Question: CUDA memory usage in the evaluation phase
LimboWK opened this issue · comments
I have a customized SFT and evaluation scripts using QLora but I got GPU memory not enough problem in the evaluation steps, does anyone have the same issue or any insights on how to reduce the usage in the eval steps.
the trainer and dataset looks like this:
#######################################################################
gradient_accumulation_steps = 4
per_device_train_batch_size = 4
per_device_eval_batch_size = 1
total_train_samples = len(train_data)
total_validation_samples = len(validation_data)

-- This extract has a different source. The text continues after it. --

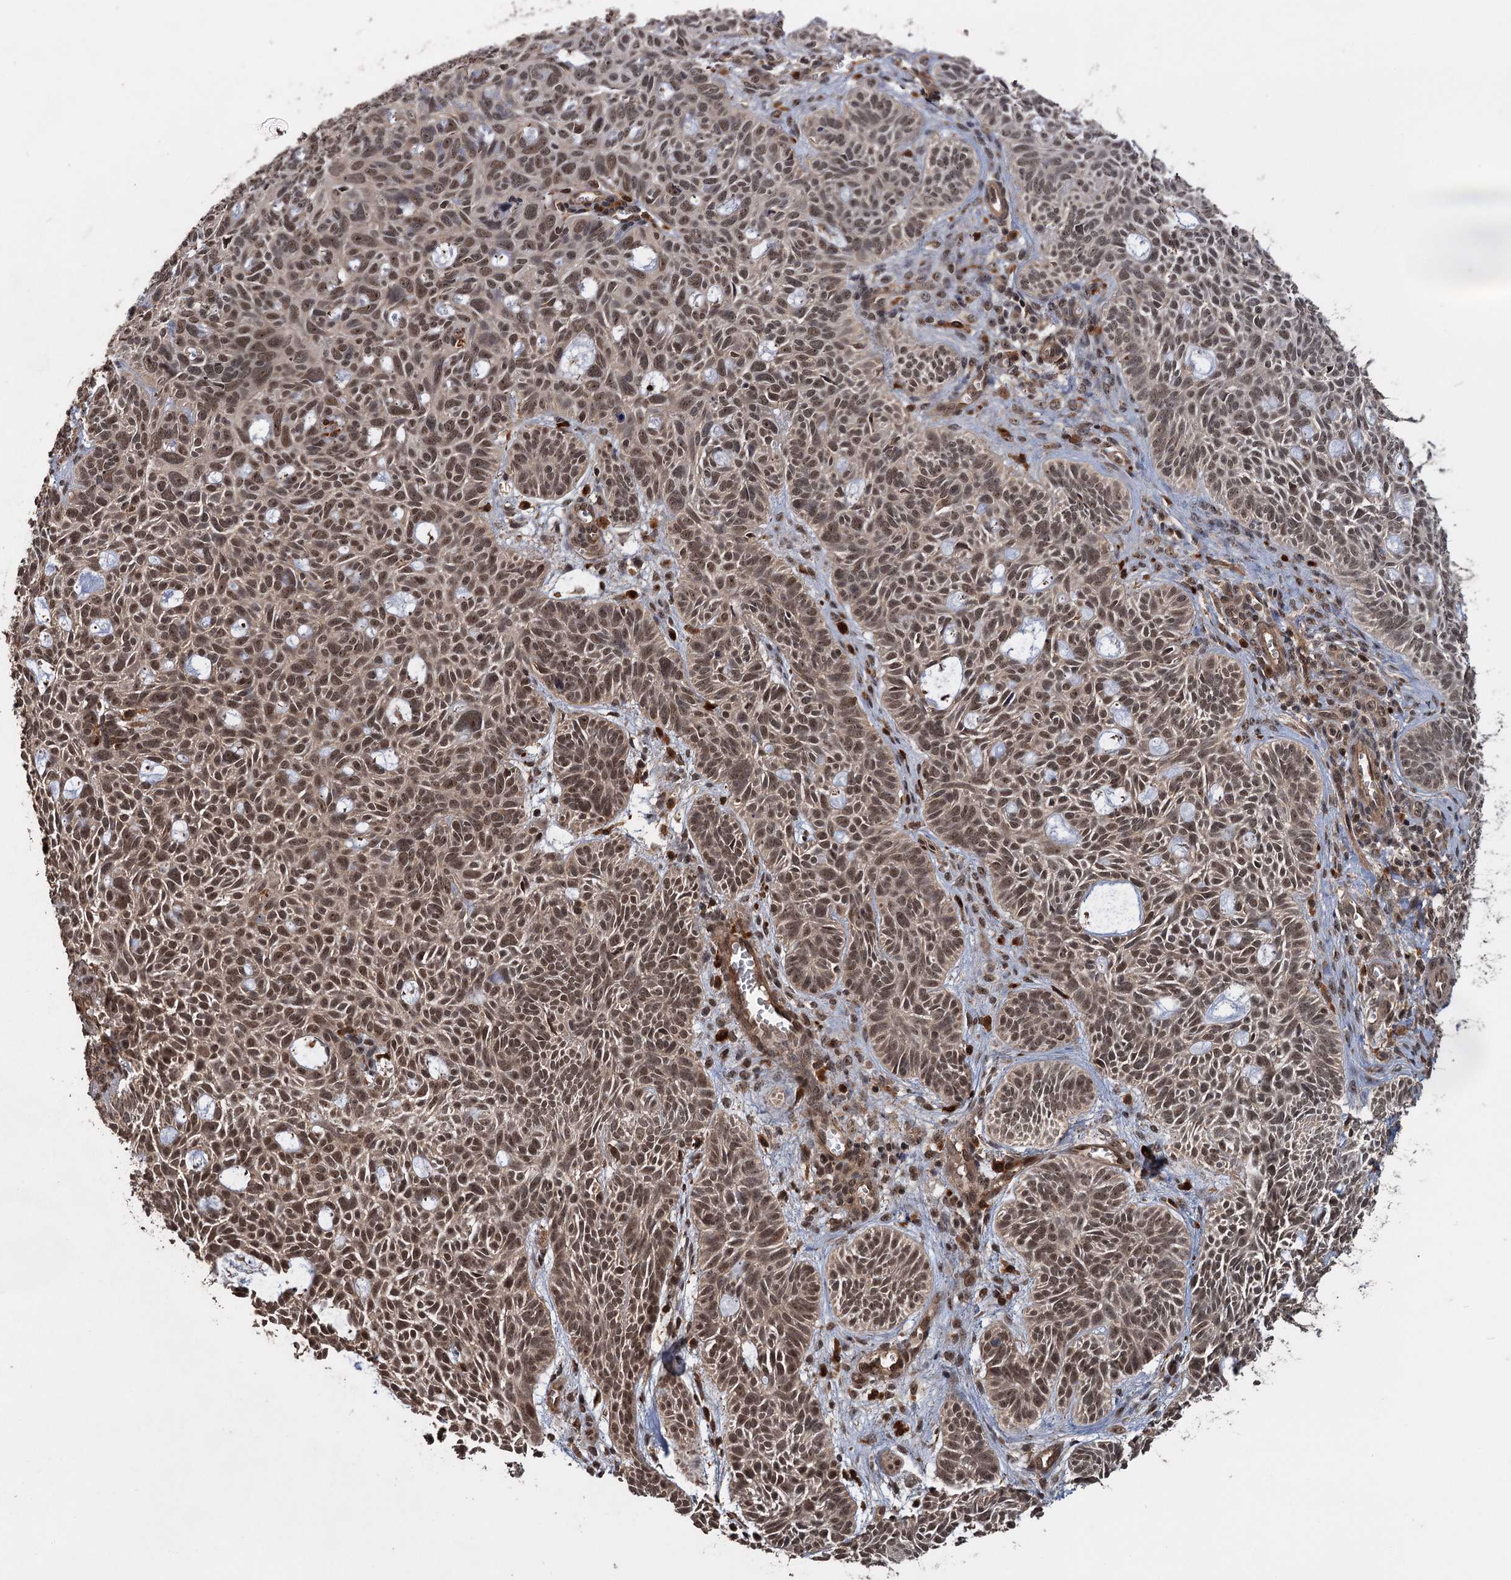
{"staining": {"intensity": "moderate", "quantity": ">75%", "location": "nuclear"}, "tissue": "skin cancer", "cell_type": "Tumor cells", "image_type": "cancer", "snomed": [{"axis": "morphology", "description": "Basal cell carcinoma"}, {"axis": "topography", "description": "Skin"}], "caption": "DAB (3,3'-diaminobenzidine) immunohistochemical staining of basal cell carcinoma (skin) demonstrates moderate nuclear protein staining in approximately >75% of tumor cells.", "gene": "KANSL2", "patient": {"sex": "male", "age": 69}}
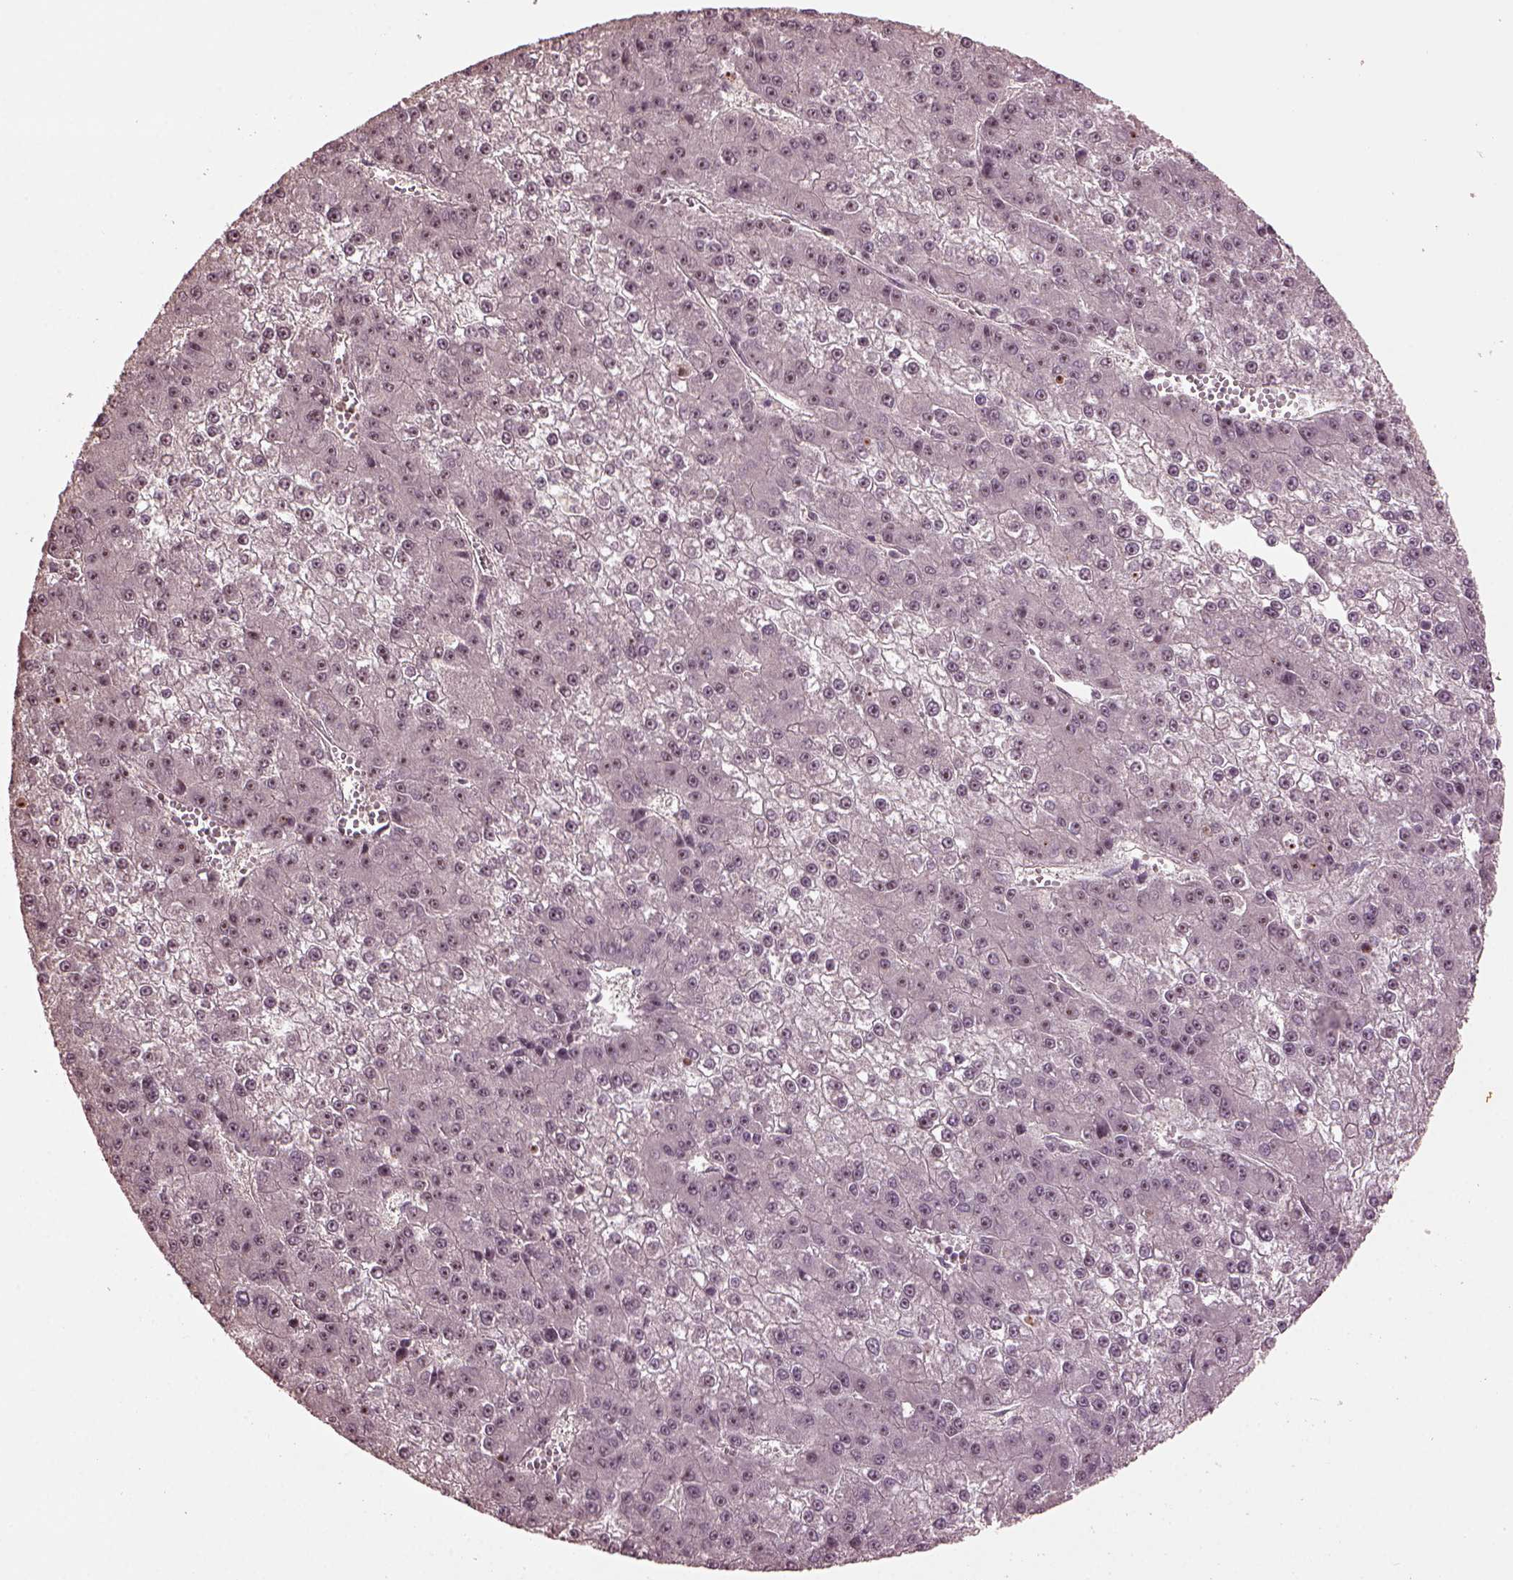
{"staining": {"intensity": "weak", "quantity": "25%-75%", "location": "nuclear"}, "tissue": "liver cancer", "cell_type": "Tumor cells", "image_type": "cancer", "snomed": [{"axis": "morphology", "description": "Carcinoma, Hepatocellular, NOS"}, {"axis": "topography", "description": "Liver"}], "caption": "Liver hepatocellular carcinoma stained with a brown dye demonstrates weak nuclear positive staining in approximately 25%-75% of tumor cells.", "gene": "GNRH1", "patient": {"sex": "female", "age": 73}}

print("*** Total training samples:", total_train_samples)
print("*** Total validation samples:", total_validation_samples)
num_train_steps_per_epoch = (total_train_samples // per_device_train_batch_size // gradient_accumulation_steps)
print('*** num_train_steps_per_epoch: ', num_train_steps_per_epoch)
num_train_epochs = 1
max_steps = int(num_train_epochs * num_train_steps_per_epoch)
print('*** Max steps:', max_steps)
trainer
trainer = transformers.Trainer(
model=model,
train_dataset=train_data,
eval_dataset=validation_data,
compute_metrics=compute_bleu_score,
data_collator=transformers.DataCollatorForLanguageModeling(tokenizer, mlm=False),
args=transformers.TrainingArguments(
per_device_train_batch_size=per_device_train_batch_size,
per_device_eval_batch_size=per_device_eval_batch_size,
gradient_accumulation_steps=gradient_accumulation_steps,
warmup_steps=2,
max_steps=max_steps,
learning_rate=1e-4,
evaluation_strategy="steps",
eval_steps=50,
save_steps=50,
logging_steps=10,
save_total_limit=2,
fp16=True,
output_dir="outputs",
optim="paged_adamw_8bit"
),
)
model.config.use_cache = False
per_device_train_batch_size = 1
I also encountered this problem. Did you solve it later?